Perché si dice parlare a vanvera. Cos’è la vanvera?
Con l’espressione “Parlare a vanvera” si indica una situazione in cui si pronunciano parole senza un vero fine. Si potrebbe comunemente tradurre in “parlare a caso” o “parlare a casaccio”, quindi senza considerare ciò che si sta dicendo. Un altro modo di dire analogo a questo potrebbe essere “dare fiato alla bocca”. Ma torniamo all’espressione parlare a vanvera e alle sue origini.
Questa locuzione avverbiale compare per la prima volta a cavallo tra il Medioevo e l’era moderna.
Nel 1565 lo storico fiorentino Benedetto Varchi in un suo testo spiega il significato con l’azione di dire cose senza senso o senza fondamento.
Anche Francesco Serdonati, poligrafo toscano vissuto tra il XVI e il XVII secolo, alla lettera P dei suoi “Proverbi” (successivi al 1610) ci dice che “a vanvera” veniva già usato insieme al verbo “parlare”.
Approfondimento
Etimologia
L’Accademia della Crusca ci spiega che vanvera è un termine che non esiste come sostantivo, ma solo in quanto parte della locuzione “a vanvera”. Perciò si può legare di volta in volta ad altri verbi, in vari contesti.
Si può quindi cucinare a vanvera; ci si può pettinare o vestire a vanvera; si può studiare a vanvera, cicalare a vanvera, correre a vanvera, tagliare a vanvera; e a vanvera si può poetare o recitare.

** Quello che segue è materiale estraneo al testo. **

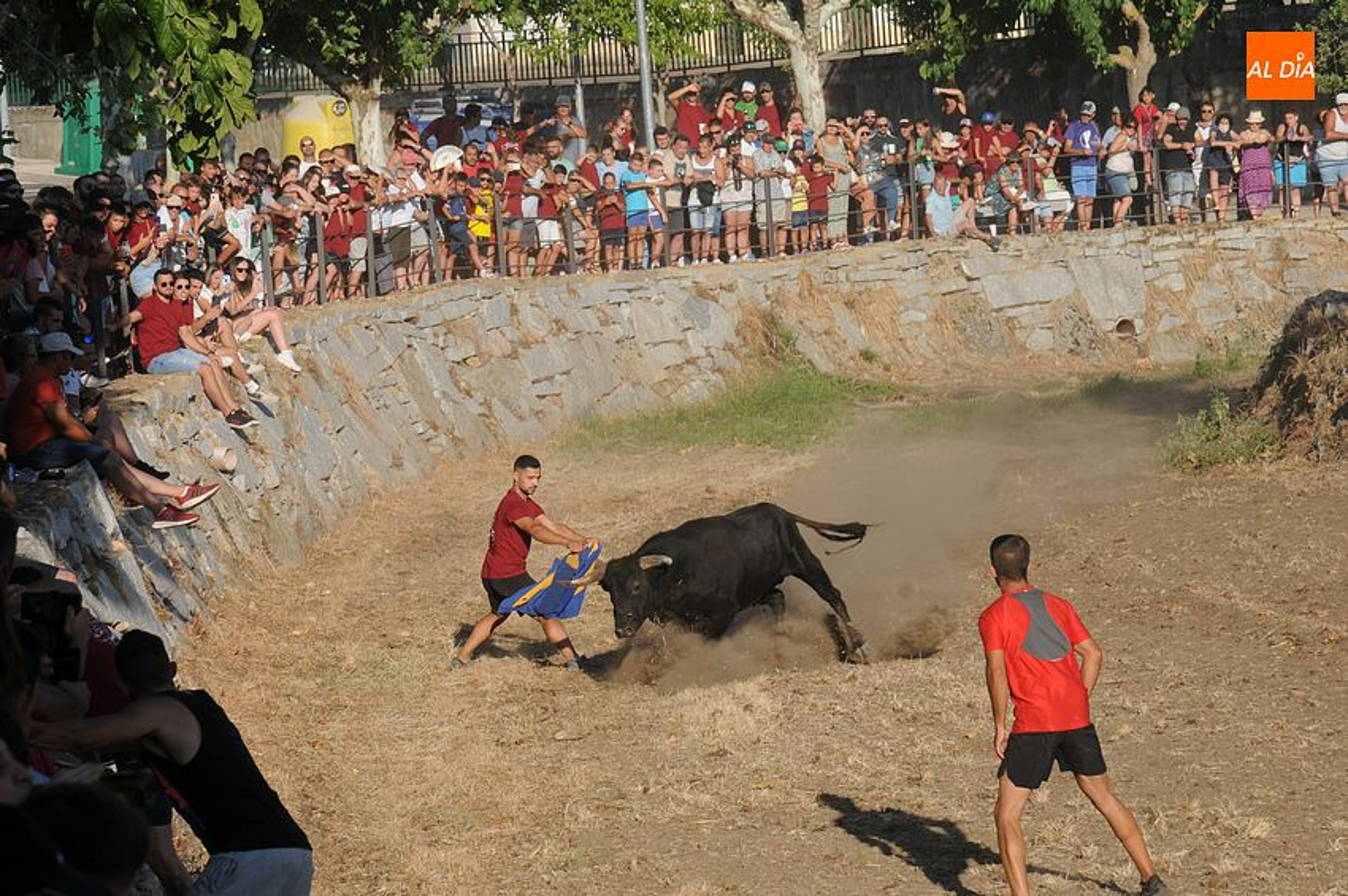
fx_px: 6733
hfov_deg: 11.4
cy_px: 448
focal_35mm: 180
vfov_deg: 7.6
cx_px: 674
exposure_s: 1/320
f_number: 10
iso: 250
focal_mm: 120
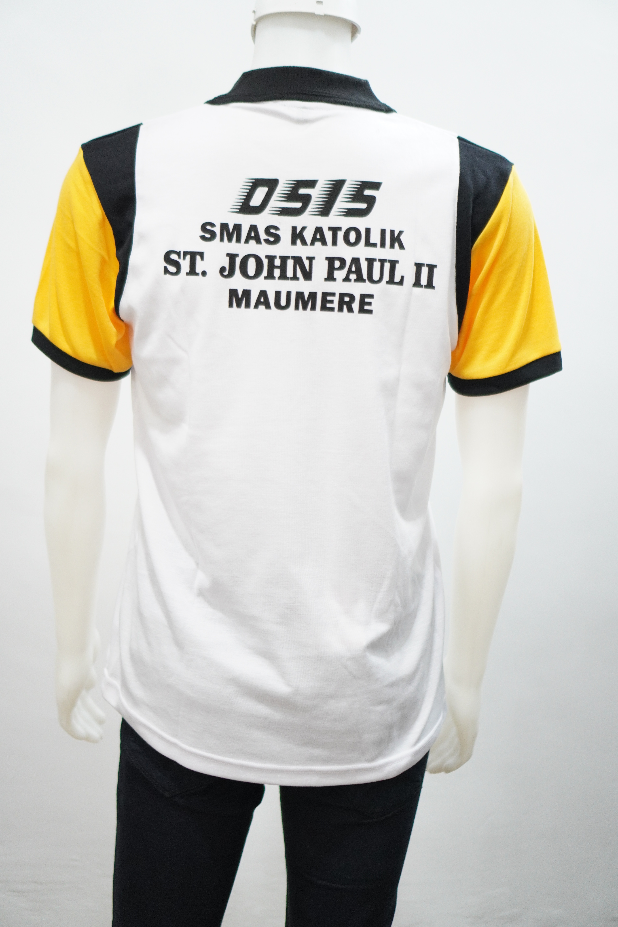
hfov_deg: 25.8
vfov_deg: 37.9
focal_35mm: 52
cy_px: 464
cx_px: 309
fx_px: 1352
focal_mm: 35
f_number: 1.8
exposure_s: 1/125
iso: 800
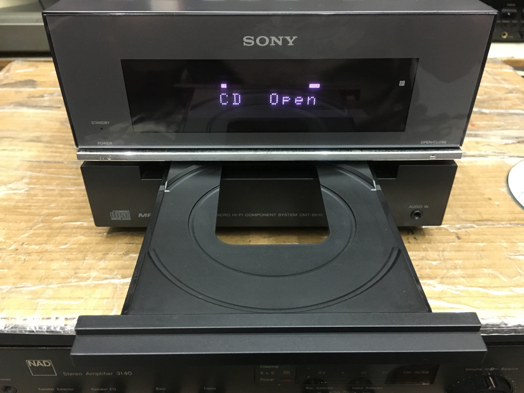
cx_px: 262
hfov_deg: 61.7
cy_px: 196
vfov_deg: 48.2
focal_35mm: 29
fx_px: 439
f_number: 2.2
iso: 200
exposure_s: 1/17
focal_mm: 4.15
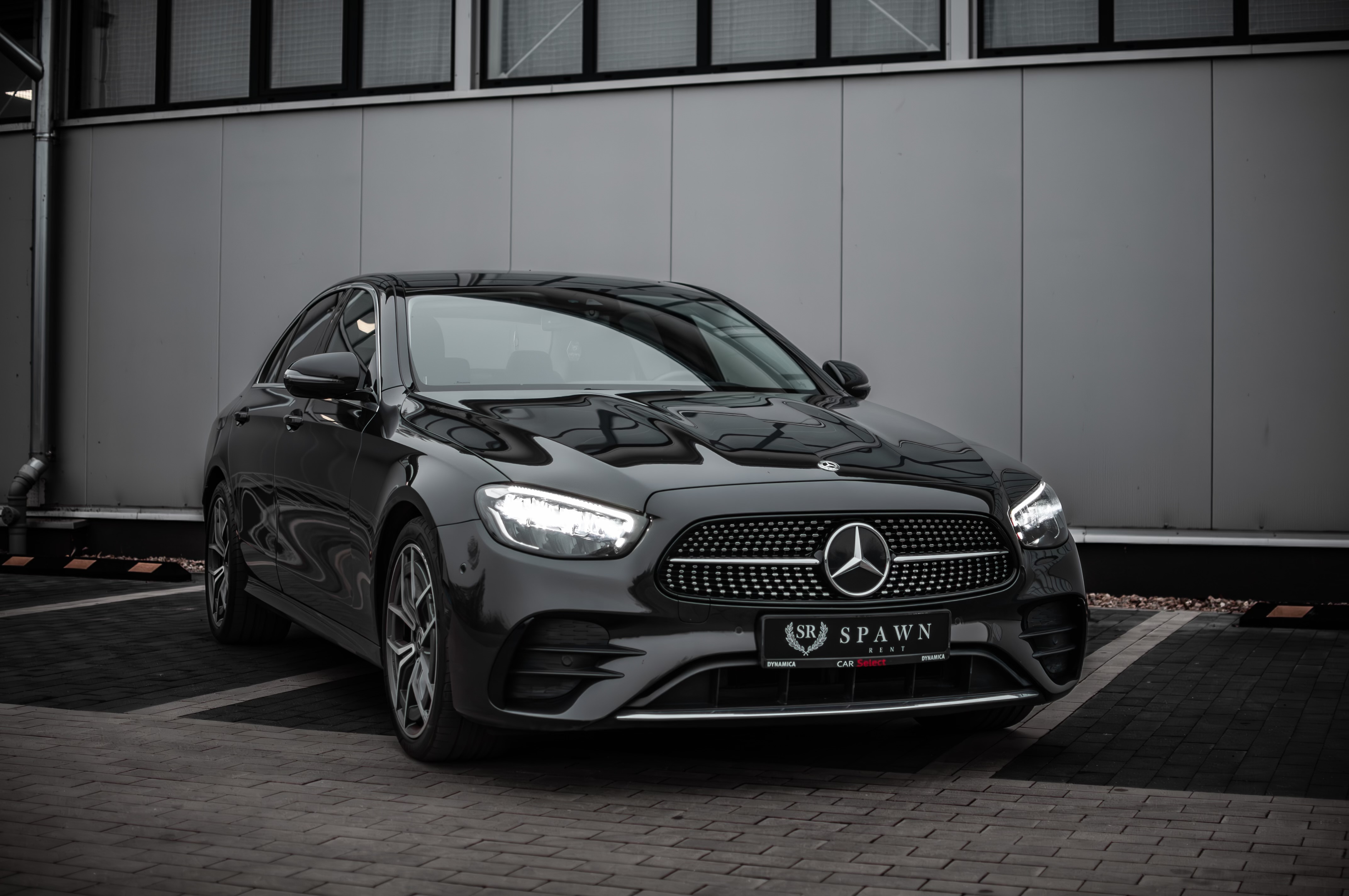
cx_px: 674
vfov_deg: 25.7
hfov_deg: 37.9
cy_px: 448
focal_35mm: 52
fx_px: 1965
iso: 500
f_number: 1.8
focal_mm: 35
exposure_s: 1/800
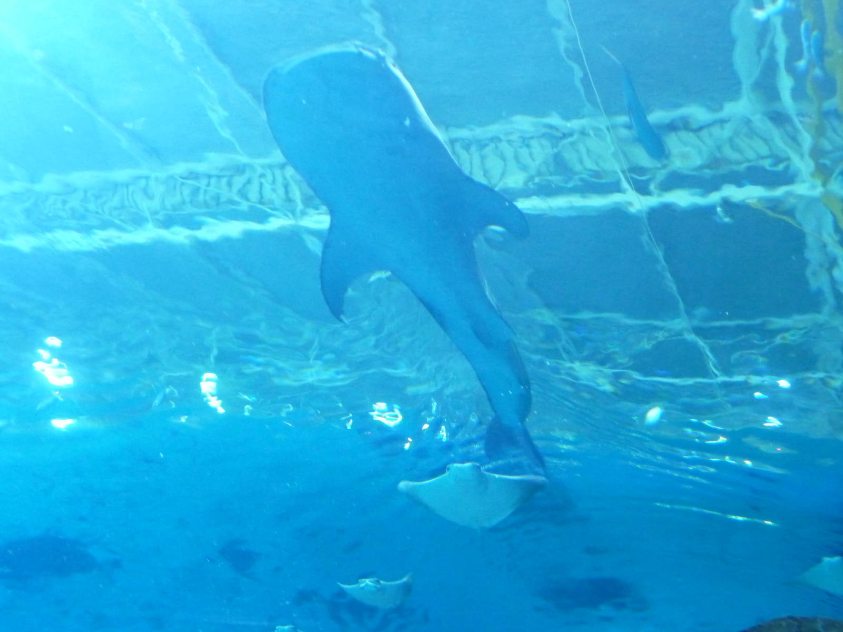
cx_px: 422
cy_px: 316
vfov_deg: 36.0
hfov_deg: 46.8
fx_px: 974
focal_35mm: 40
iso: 800
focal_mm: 6.7
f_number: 3.9
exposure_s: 1/10
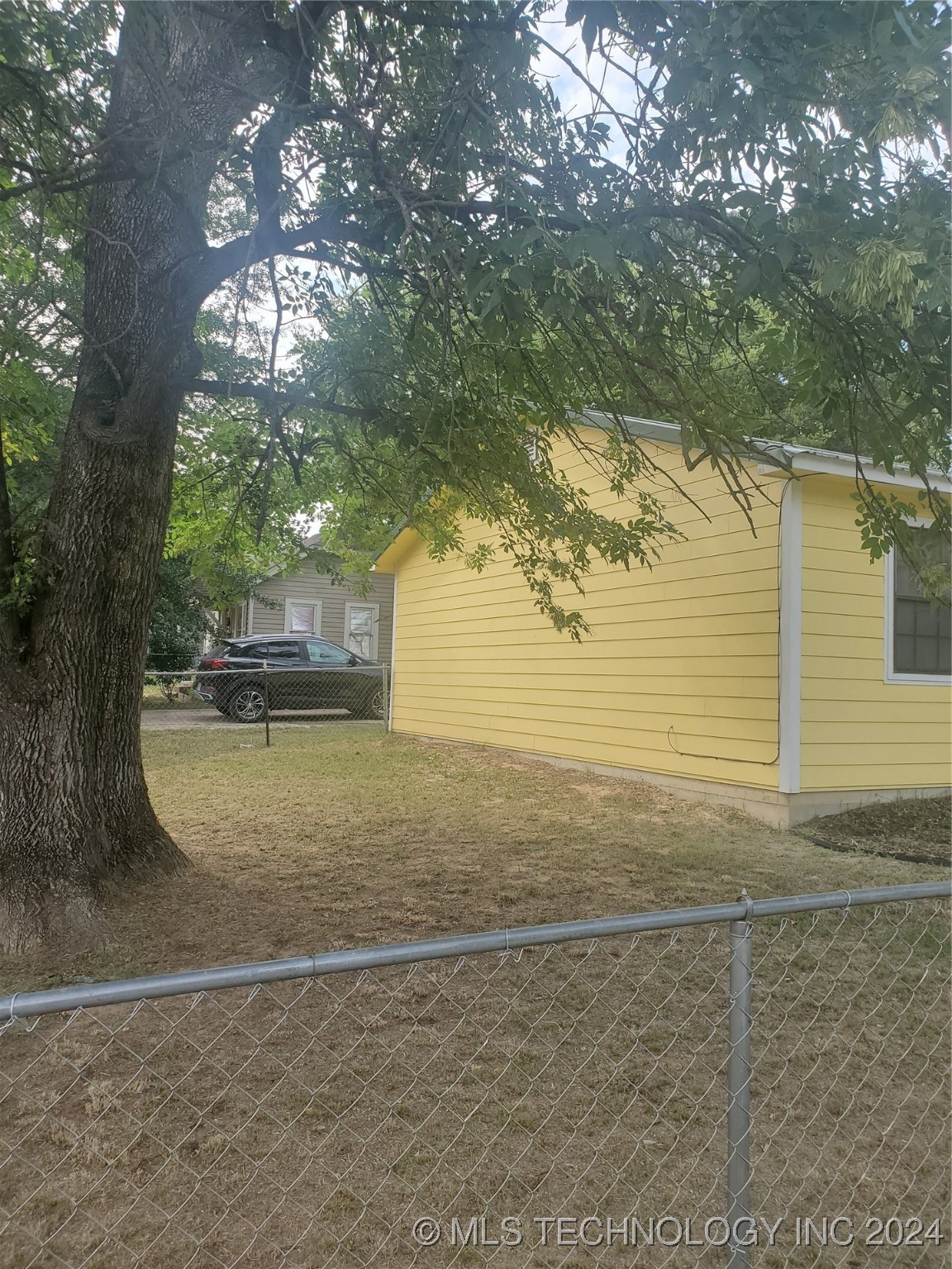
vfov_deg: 67.3
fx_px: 953
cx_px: 476
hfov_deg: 53.1
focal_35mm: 26
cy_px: 634
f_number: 2.4
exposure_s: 1/534
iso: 50
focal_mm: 4.3
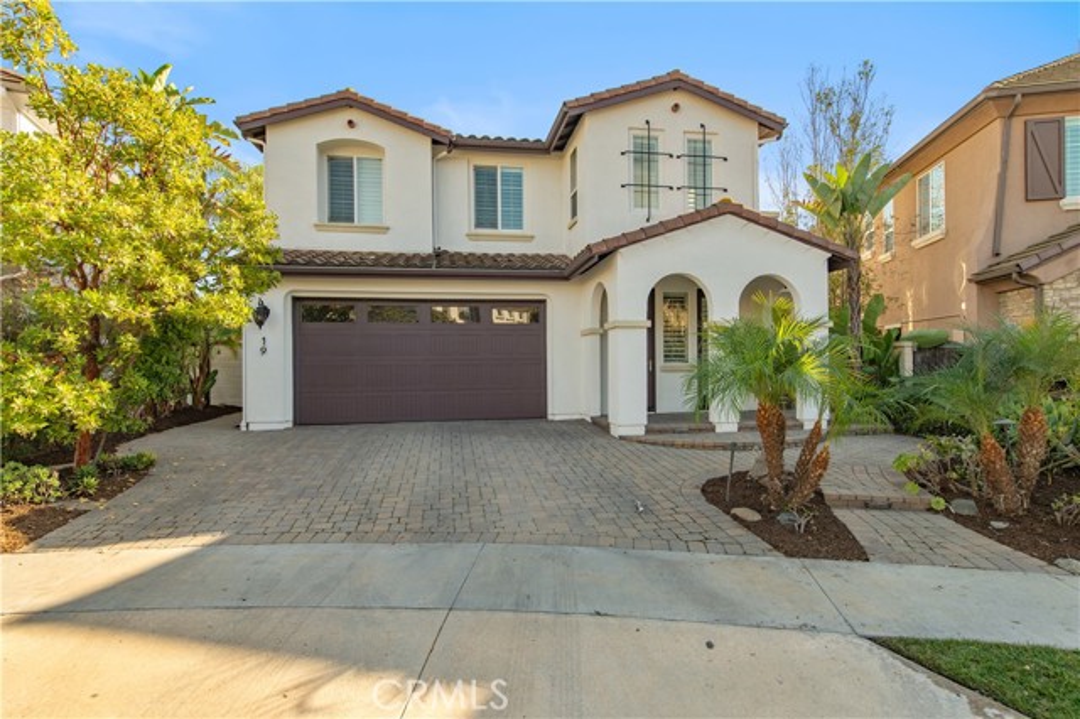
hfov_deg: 90.0
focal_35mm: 18
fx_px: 540
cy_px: 360
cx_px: 540
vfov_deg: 67.3
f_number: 5.6
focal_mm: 18
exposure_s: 1/250
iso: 140
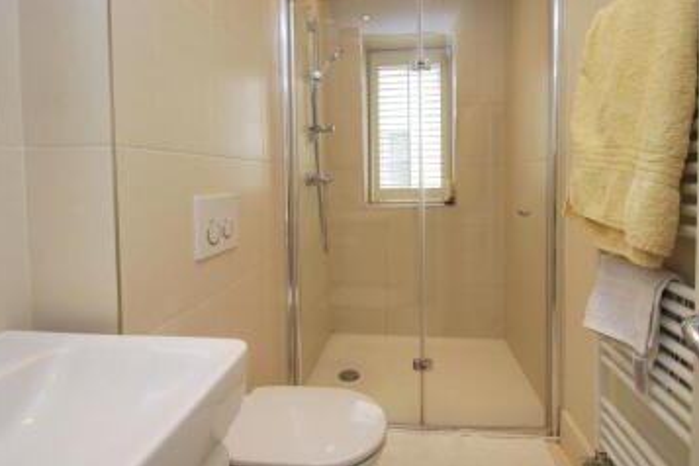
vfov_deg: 61.3
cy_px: 183
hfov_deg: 83.9
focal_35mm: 20
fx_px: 388
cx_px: 362
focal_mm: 10
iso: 100
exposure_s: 1/25
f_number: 3.5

È possibile inoltre tacere o pensare a vanvera; e ancora vanverare o vanvereggiare.
Sono note varianti regionali, in particolare nel pisano e nel lucchese, dove si usano le espressioni “a cianfera” e “a bámbera”. Quest’ultima è una locuzione di probabili origini spagnole, con la quale s’intendeva una perdita di tempo.
Oggi gli etimologisti sono più propensi a credere che vanvera sia una variante di “fanfera”, una parola di origine onomatopeica che significa “cosa da nulla” (fanf-fanf riproduce il suono di chi parla farfugliando, senza pertanto dire nulla di sensato). In origine vi sarebbe il suono fan-fan, tipico delle trombe militari. Fanfarone si dice infatti di persona che si comporta da millantatore o spaccone.
Parlare a vanvera. Parlare a caso, senza considerare quel che si dica. Dicesi anche: parlare in aria. Cioè: senza fondamento, senza senso, a caso, senza riflettere.
La vanvera
L’ampio ventaglio dell’applicazione dell’espressione ha dato origine anche a usi fantasiosi, fino ad arrivare a interpretazioni colorite e volgari. Esiste un oggetto chiamato piritera o anche vanvera, simile all’antico prallo. Fu molto in voga presso gli aristocratici veneziani e napoletani del XVII secolo.
La vanvera poteva essere da passeggio o da letto: la sua funzione era quella di risolvere i disturbi gastrointestinali dal punto di vista… sociale. Spieghiamo meglio il concetto definendo di seguito la funzione degli strumenti.
Il prallo
Si tratta di un oggetto antico a forma di uovo, di ceramica o di legno, dotato di due fori comunicanti. Tale uovo durante i lunghi banchetti degli aristocratici veniva infilato nel pertugio anale al fine di attenuare l’effetto dei miasmi delle flatulenze. Al suo interno vi si infilavano delle erbe odorose. Il gas nell’attraversare il prallo provocava una curiosa nota musicale tipo trombetta o fischietto.
La piritera
Di simile utilizzo del prallo era la piritera. Essa non andava appoggiata ai glutei bensì aveva una cannula per essere infilata direttamente nell’ano.
La vanvera da passeggio
L’oggetto era costruito in pelle di vari colori ed era diviso in quattro parti.
La prima parte, per aderire completamente alle natiche era fatta a coppa, realizzata su misura. Questa comunicava attraverso un collo ad una vescica che riceveva i gas intestinali. Essa terminava con un pertugio munito di chiusura con spago, per consentirne lo sfiato.
L’utilizzatore che soffriva di meteorismo, ma che si trovava nella necessità di uscire in società, la indossava sotto il mantello oppure sotto la gonna. Ogni rumore veniva attenuato ed ogni odore evitato. Una volta isolati si poteva aprire lo spago.
Oggigiorno questi tipi di oggetto suscitano ilarità. E’ bene ricordare che il termine vanvera non deriva però da quest’ultimo strumento descritto. E’ piuttosto il contrario: lo strumento prende il nome vanvera proprio per l’assonanza onomatopeica del “parlare all’aria”.